◆ EXERCISE DETAILS
I'd like every entry transcribed word for word, with no pictures.
*** SOURCE DATA Section Begins ***
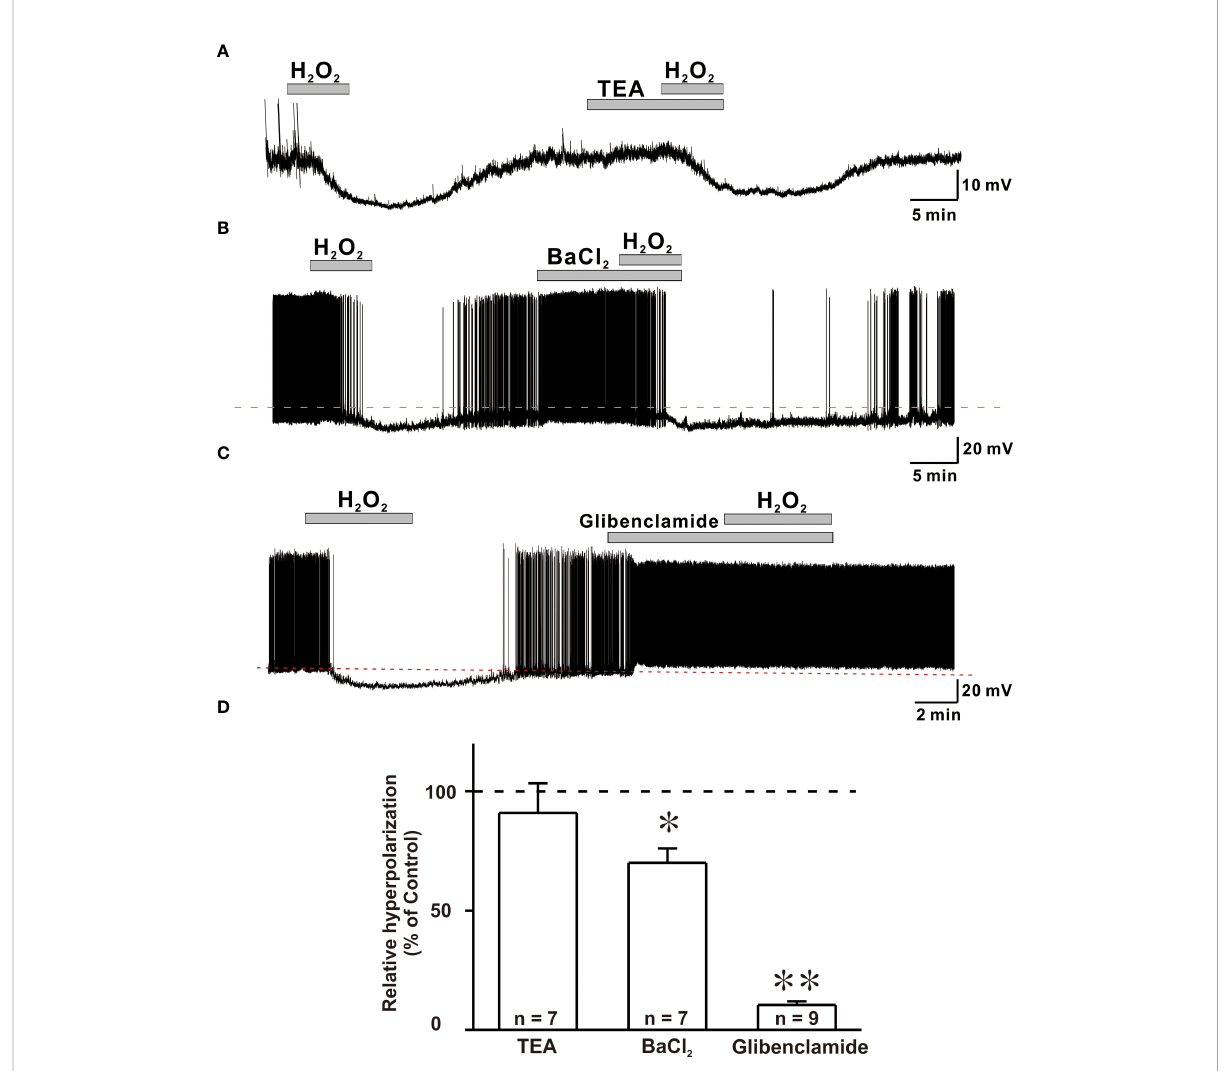
FIGURE 5 ATP-sensitive potassium channels (KATP) are susceptible to H2O2-induced hyperpolarization in GnRH neurons. (A, B) Representative traces showing persistence of H2O2-induced hyperpolarization response in the presence of TEA and BaCl2, respectively. (C) A representative trace showing complete blockade of hyperpolarization induced by 1mM H2O2 by KATP channel blocker glibenclamide under whole-cell current clamp. (D) A bar diagram depicting mean relative values of hyperpolarization caused by 1 mM H2O2 in the presence of various potassium channel blockers (TEA: n = 7, no signi fi cant; BaCl2: n = 7, *p < 0.05; glibenclamide: n = 9, **p < 0.01, paired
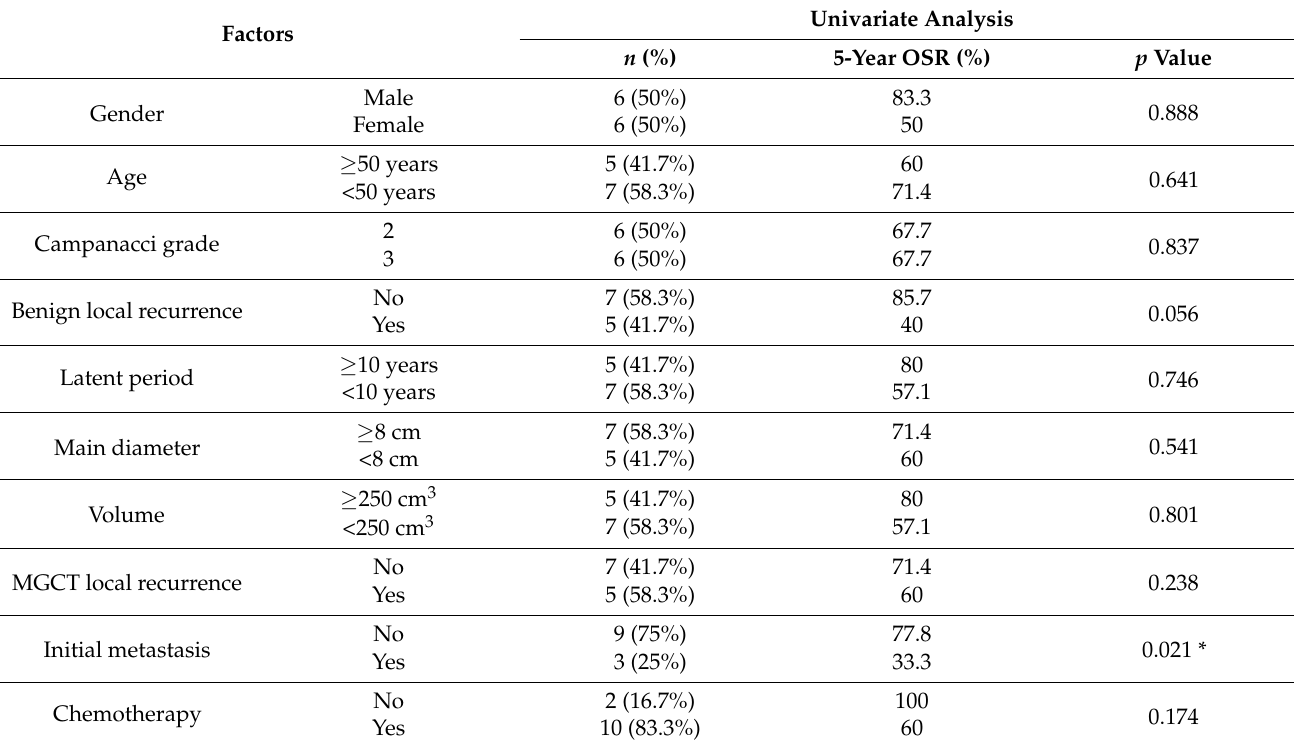
Table 3. Statistical analysis of prognostic factors for overall survival.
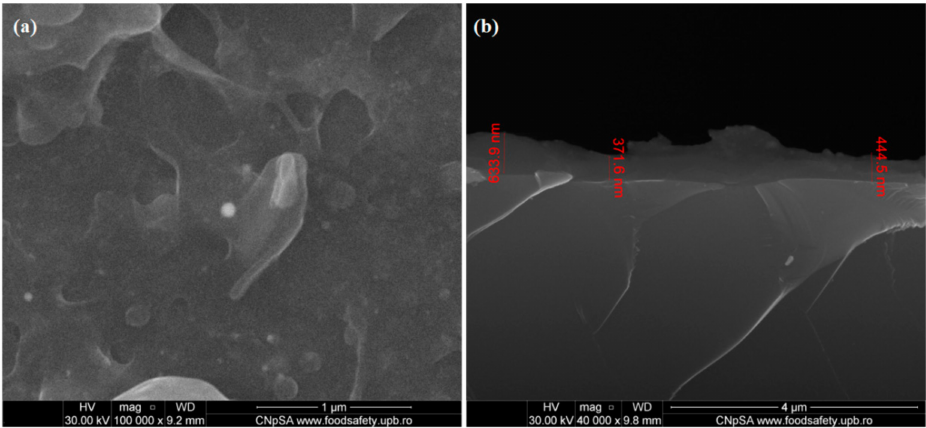
Figure 5. Plain view ( a ) and cross section ( b ) SEM images of PLA / AgNPs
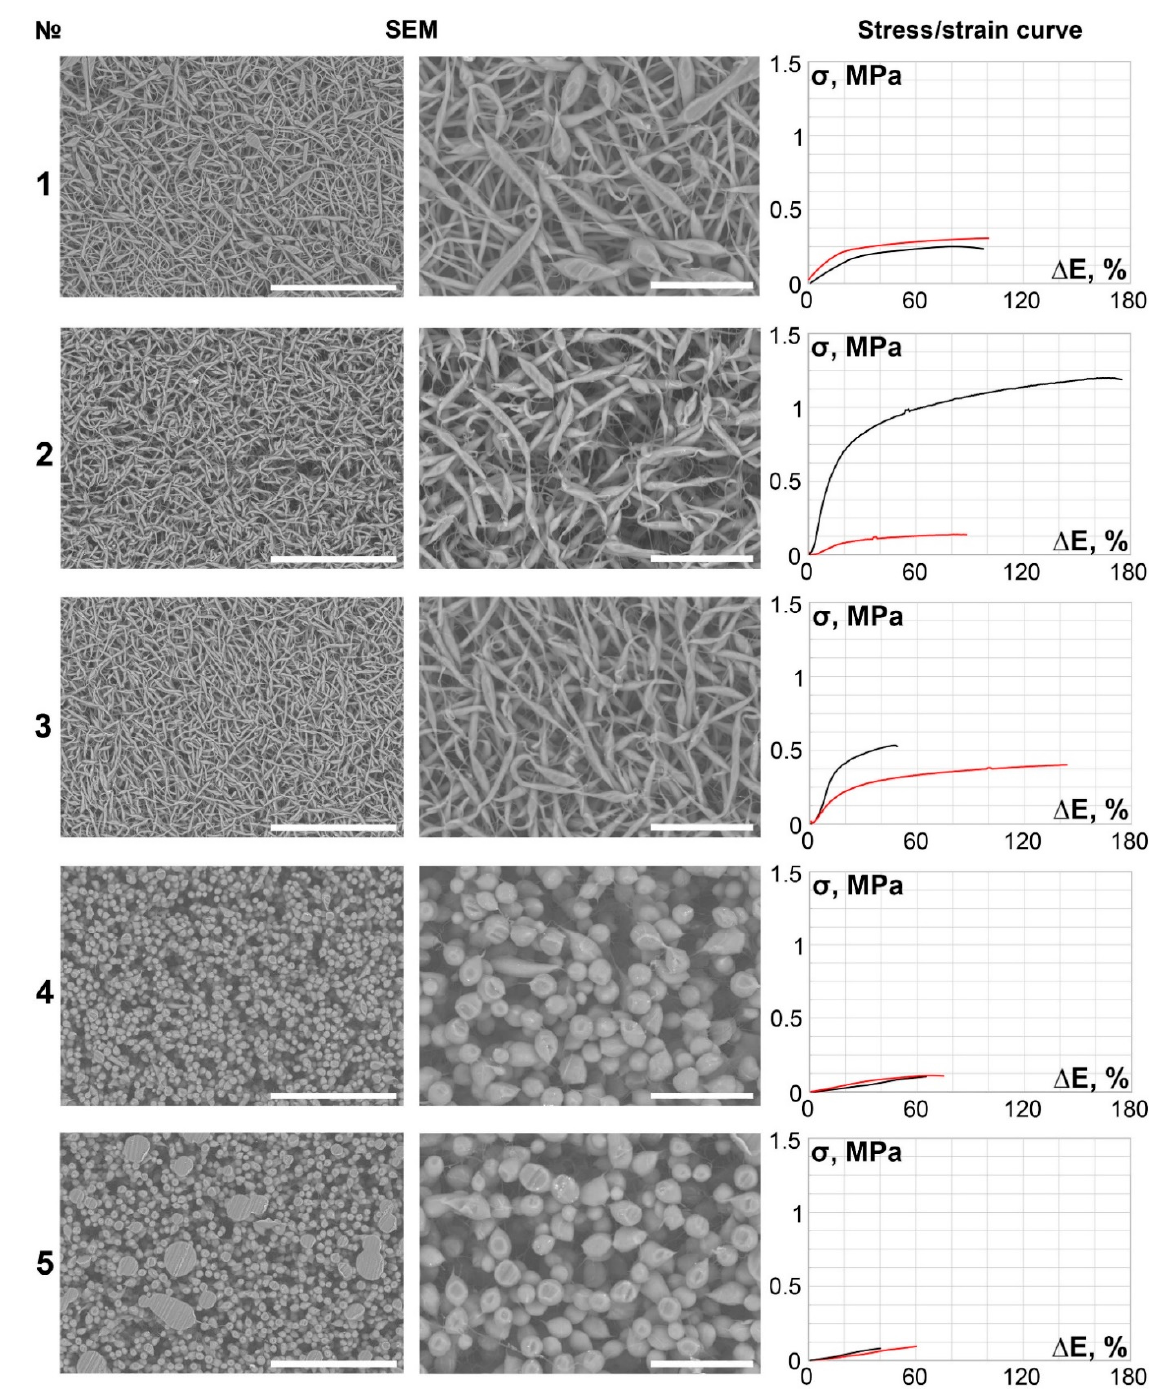
Figure 1. SEM images (×250 magnification, scale bar 200 µm and ×700 magnification, scale bar 50 µm) and stress/strain curves of tested 5% PCL samples. Red curves reflect stress/strain plotting in the axial direction; black curves correspond to circumferential stretching.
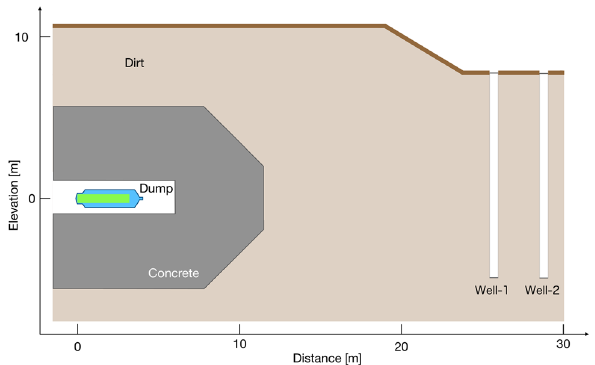
Fig. 1 Schematic representation of the location of the wells relative to the Hall-A beamdump. From left to right, the Hall-A aluminum-water beamdump (blue-green), the concrete beam-vault walls (gray), the dirt (brown), and the two vertical pipes. The detector was located in the well closest to the accelerator, Well-1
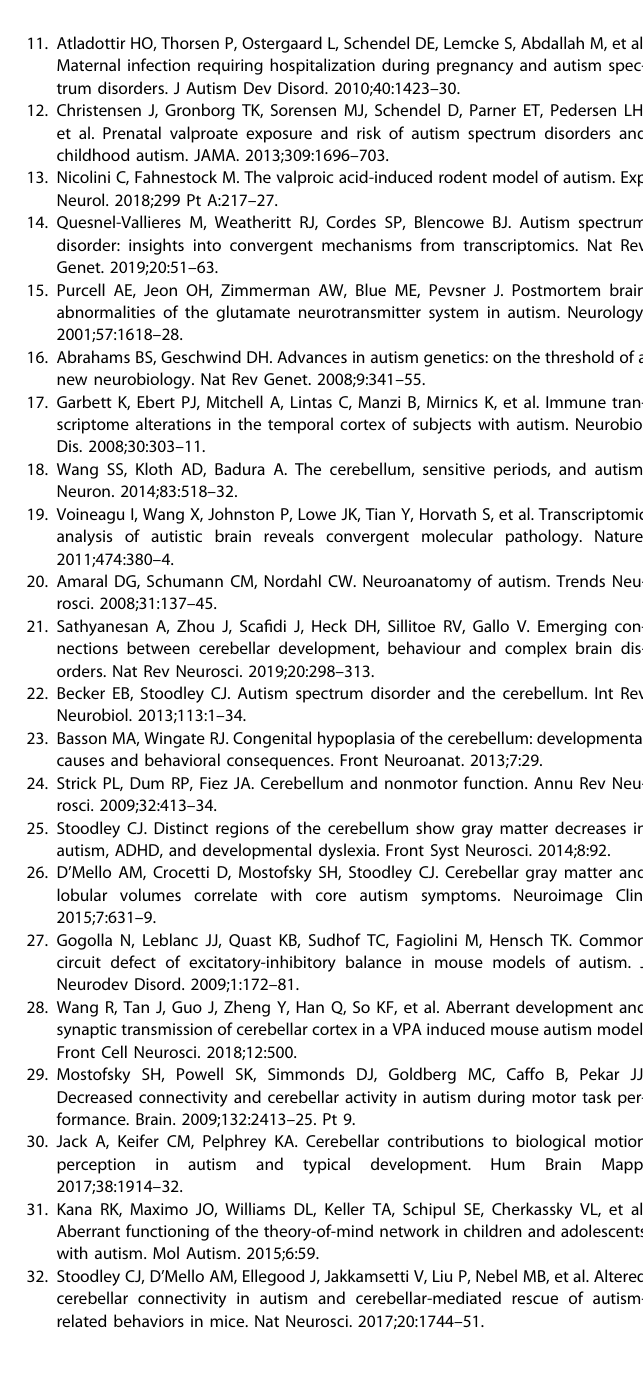
Fig. 5 SHANK3, SHANK2, ROR- α and GFAP proteins are downregulated in VPA mice at P10. Representative western blot images of the indicated proteins in Ctrl and VPA cerebella at P10 (left panel) and relative densitometric analysis (right panel). Data are expressed as: mean ± SD, * p value ≤ 0.05; ** p value ≤ 0.01; *** p value ≤ 0.001; **** p value ≤ 0.0001; number = not signi fi cant, test = unpaired t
*** SOURCE DATA Section Ends ***
◆ RESULT OF THIS EXERCISE
FIGURE 5 ATP-sensitive potassium channels (KATP) are susceptible to H2O2-induced hyperpolarization in GnRH neurons. (A, B) Representative traces showing persistence of H2O2-induced hyperpolarization response in the presence of TEA and BaCl2, respectively. (C) A representative trace showing complete blockade of hyperpolarization induced by 1mM H2O2 by KATP channel blocker glibenclamide under whole-cell current clamp. (D) A bar diagram depicting mean relative values of hyperpolarization caused by 1 mM H2O2 in the presence of various potassium channel blockers (TEA: n = 7, no signi fi cant; BaCl2: n = 7, *p < 0.05; glibenclamide: n = 9, **p < 0.01, paired
Table 3. Statistical analysis of prognostic factors for overall survival.
Figure 5. Plain view ( a ) and cross section ( b ) SEM images of PLA / AgNPs
Figure 1. SEM images (×250 magnification, scale bar 200 µm and ×700 magnification, scale bar 50 µm) and stress/strain curves of tested 5% PCL samples. Red curves reflect stress/strain plotting in the axial direction; black curves correspond to circumferential stretching.
Fig. 1 Schematic representation of the location of the wells relative to the Hall-A beamdump. From left to right, the Hall-A aluminum-water beamdump (blue-green), the concrete beam-vault walls (gray), the dirt (brown), and the two vertical pipes. The detector was located in the well closest to the accelerator, Well-1
Fig. 5 SHANK3, SHANK2, ROR- α and GFAP proteins are downregulated in VPA mice at P10. Representative western blot images of the indicated proteins in Ctrl and VPA cerebella at P10 (left panel) and relative densitometric analysis (right panel). Data are expressed as: mean ± SD, * p value ≤ 0.05; ** p value ≤ 0.01; *** p value ≤ 0.001; **** p value ≤ 0.0001; number = not signi fi cant, test = unpaired t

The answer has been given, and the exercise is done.